More people are being diagnosed with hypertension
The sky-high numbers of Americans with high blood pressure is due in part to the fact that standards changed in 2017. And when the American Heart Association and the American College of Cardiology (ACC) redefined blood pressure limits, the new, more stringent standards pushed over 31 million Americans from borderline high blood pressure to bona fide hypertension.
"You're now considered to have hypertension if you have blood pressure of at least 130 for the systolic [top] number or 80 for the diastolic [bottom] number,” Lawrence explains. (Previously, the number was 140/90.)

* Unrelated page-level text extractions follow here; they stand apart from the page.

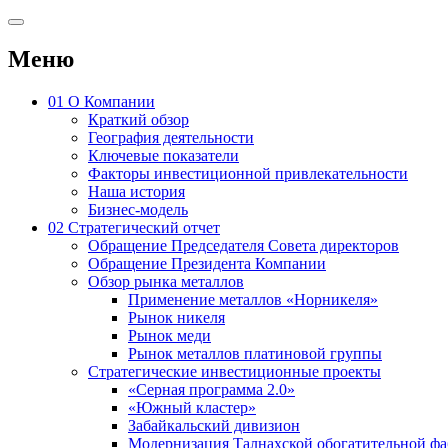
Меню
01
О Компании
Краткий обзор
География деятельности
Ключевые показатели
Факторы инвестиционной привлекательности
Наша история
Бизнес-модель
02
Стратегический отчет
Обращение Председателя Совета директоров
Обращение Президента Компании
Обзор рынка металлов
Применение металлов «Норникеля»
Рынок никеля
Рынок меди
Рынок металлов платиновой группы
Стратегические инвестиционные проекты
«Серная программа 2.0»
«Южный кластер»
Забайкальский дивизион
Модернизация Талнахской обогатительной ф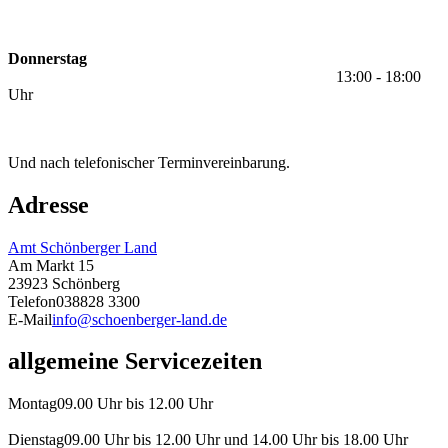
Donnerstag
13:00 - 18:00
Uhr
Und nach telefonischer Terminvereinbarung.
Adresse
Amt Schönberger Land
Am Markt 15
23923 Schönberg
Telefon
038828 3300
E-Mail
info@schoenberger-land.de
allgemeine Servicezeiten
Montag
09.00 Uhr bis 12.00 Uhr
Dienstag
09.00 Uhr bis 12.00 Uhr und 14.00 Uhr bis 18.00 Uhr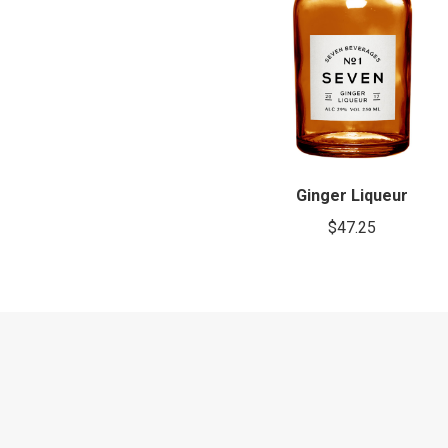
Ginger Liqueur
$
47.25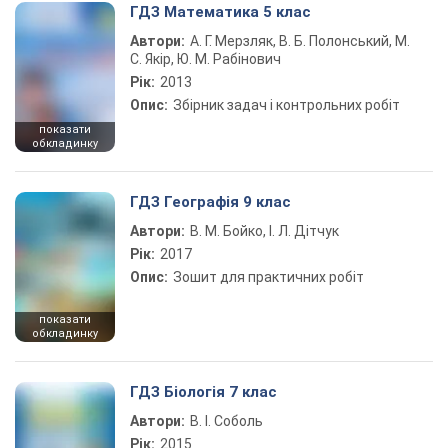
ГДЗ Математика 5 клас
Автори:
А. Г. Мерзляк, В. Б. Полонський, М.
С. Якір, Ю. М. Рабінович
Рік:
2013
Опис:
Збірник задач і контрольних робіт
показати
обкладинку
ГДЗ Географія 9 клас
Автори:
В. М. Бойко, І. Л. Дітчук
Рік:
2017
Опис:
Зошит для практичних робіт
показати
обкладинку
ГДЗ Біологія 7 клас
Автори:
В. І. Соболь
Рік:
2015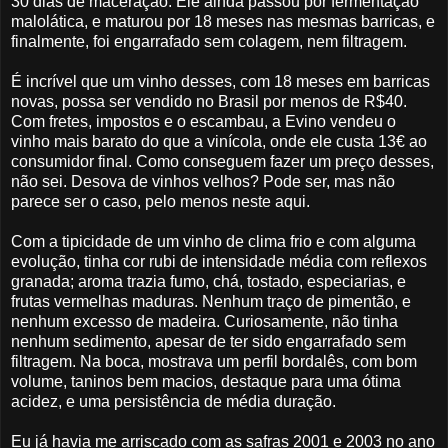
30 dias de maceração. Ele ainda passou por fermentação
malolática, e maturou por 18 meses nas mesmas barricas, e
finalmente, foi engarrafado sem colagem, nem filtragem.
É incrível que um vinho desses, com 18 meses em barricas
novas, possa ser vendido no Brasil por menos de R$40.
Com fretes, impostos e o escambau, a Evino vendeu o
vinho mais barato do que a vinícola, onde ele custa 13€ ao
consumidor final. Como conseguem fazer um preço desses,
não sei. Desova de vinhos velhos? Pode ser, mas não
parece ser o caso, pelo menos neste aqui.
Com a tipicidade de um vinho de clima frio e com alguma
evolução, tinha cor rubi de intensidade média com reflexos
granada; aroma trazia fumo, chá, tostado, especiarias, e
frutas vermelhas maduras. Nenhum traço de pimentão, e
nenhum excesso de madeira. Curiosamente, não tinha
nenhum sedimento, apesar de ter sido engarrafado sem
filtragem. Na boca, mostrava um perfil bordalês, com bom
volume, taninos bem macios, destaque para uma ótima
acidez, e uma persistência de média duração.
Eu já havia me arriscado com as safras 2001 e 2003 no ano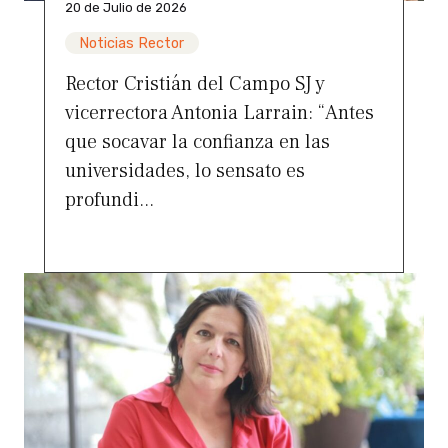
20 de Julio de 2026
Noticias Rector
Rector Cristián del Campo SJ y
vicerrectora Antonia Larrain: “Antes
que socavar la confianza en las
universidades, lo sensato es
profundi...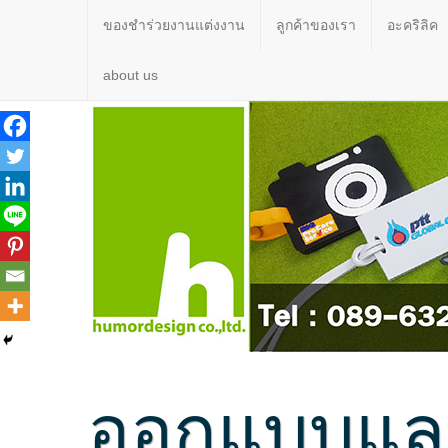
ของชำร่วยงานแต่งงาน
ลูกค้าของเรา
อะคริลิค
about us
ออกแบบและ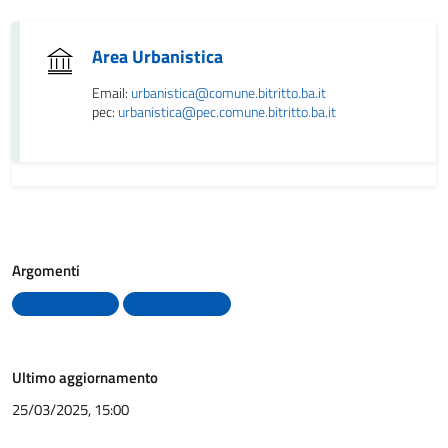
Area Urbanistica
Email:
urbanistica@comune.bitritto.ba.it
pec:
urbanistica@pec.comune.bitritto.ba.it
Argomenti
Uffici comunali
Urbanizzazione
Ultimo aggiornamento
25/03/2025, 15:00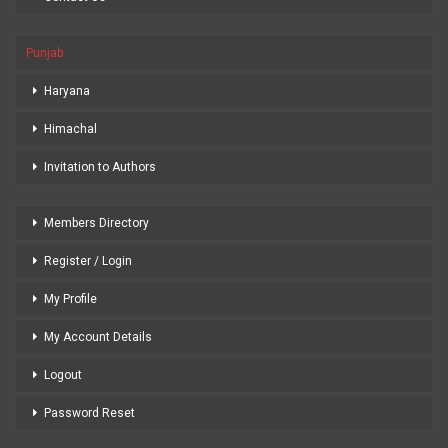
Punjab
Haryana
Himachal
Invitation to Authors
Members Directory
Register / Login
My Profile
My Account Details
Logout
Password Reset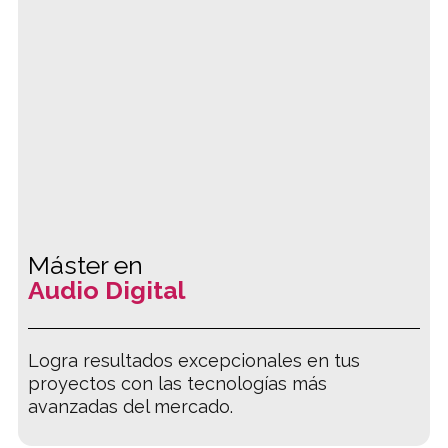
Máster en
Audio Digital
Logra resultados excepcionales en tus
proyectos con las tecnologías más
avanzadas del mercado.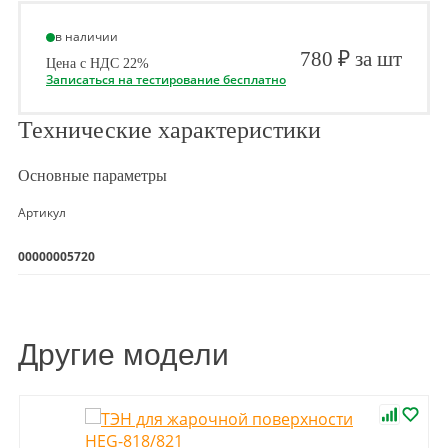
в наличии
780 ₽ за шт
Цена с НДС 22%
Записаться на тестирование бесплатно
Технические характеристики
Основные параметры
Артикул
00000005720
Другие модели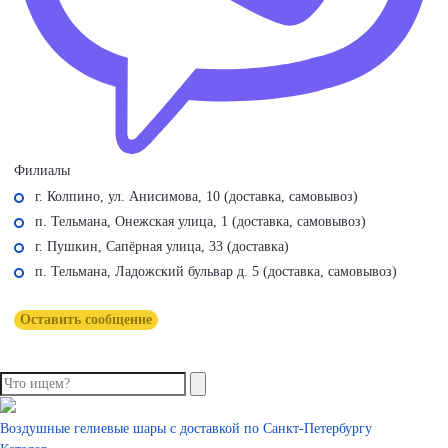
Филиалы
г. Колпино, ул. Анисимова, 10 (доставка, самовывоз)
п. Тельмана, Онежская улица, 1 (доставка, самовывоз)
г. Пушкин, Сапёрная улица, 33 (доставка)
п. Тельмана, Ладожский бульвар д. 5 (доставка, самовывоз)
Оставить сообщение
Воздушные гелиевые шары с доставкой по
Санкт-Петербургу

Experts note there is a solid scientific basis and a real need for the lower thresholds: If all American adults over age 45 were able to keep their blood pressure below the new standard of 130/80, it would prevent 3 million strokes and heart attacks over the next decade, according to a 2018 study published in the medical journal Circulation.
'White coat hypertension’ can be dangerous
Sometimes, people who have high blood pressure at their doctor's office actually have normal blood pressure in other settings, such as their home, a condition known as “white coat hypertension.” But although many doctors dismiss it, new research suggests the in-office spike may portend trouble ahead: Untreated white coat hypertension appears to more than double the risk of dying from heart disease, according to a review published in June in Annals of Internal Medicine.
"It may be that patients with white coat hypertension experience a rise in blood pressure whenever they're stressed,” explains Lawrence. If your blood pressure is frequently high in your doctor's office but normal at home, you may want to consider 24-hour ambulatory blood pressure monitoring, where your physician sends you home with a device that checks your blood pressure every 20 to 30 minutes during the day and hourly at night. This will help your doctor determine whether your blood pressure rises with anything even remotely stressful, or if it's just an in-office occurrence.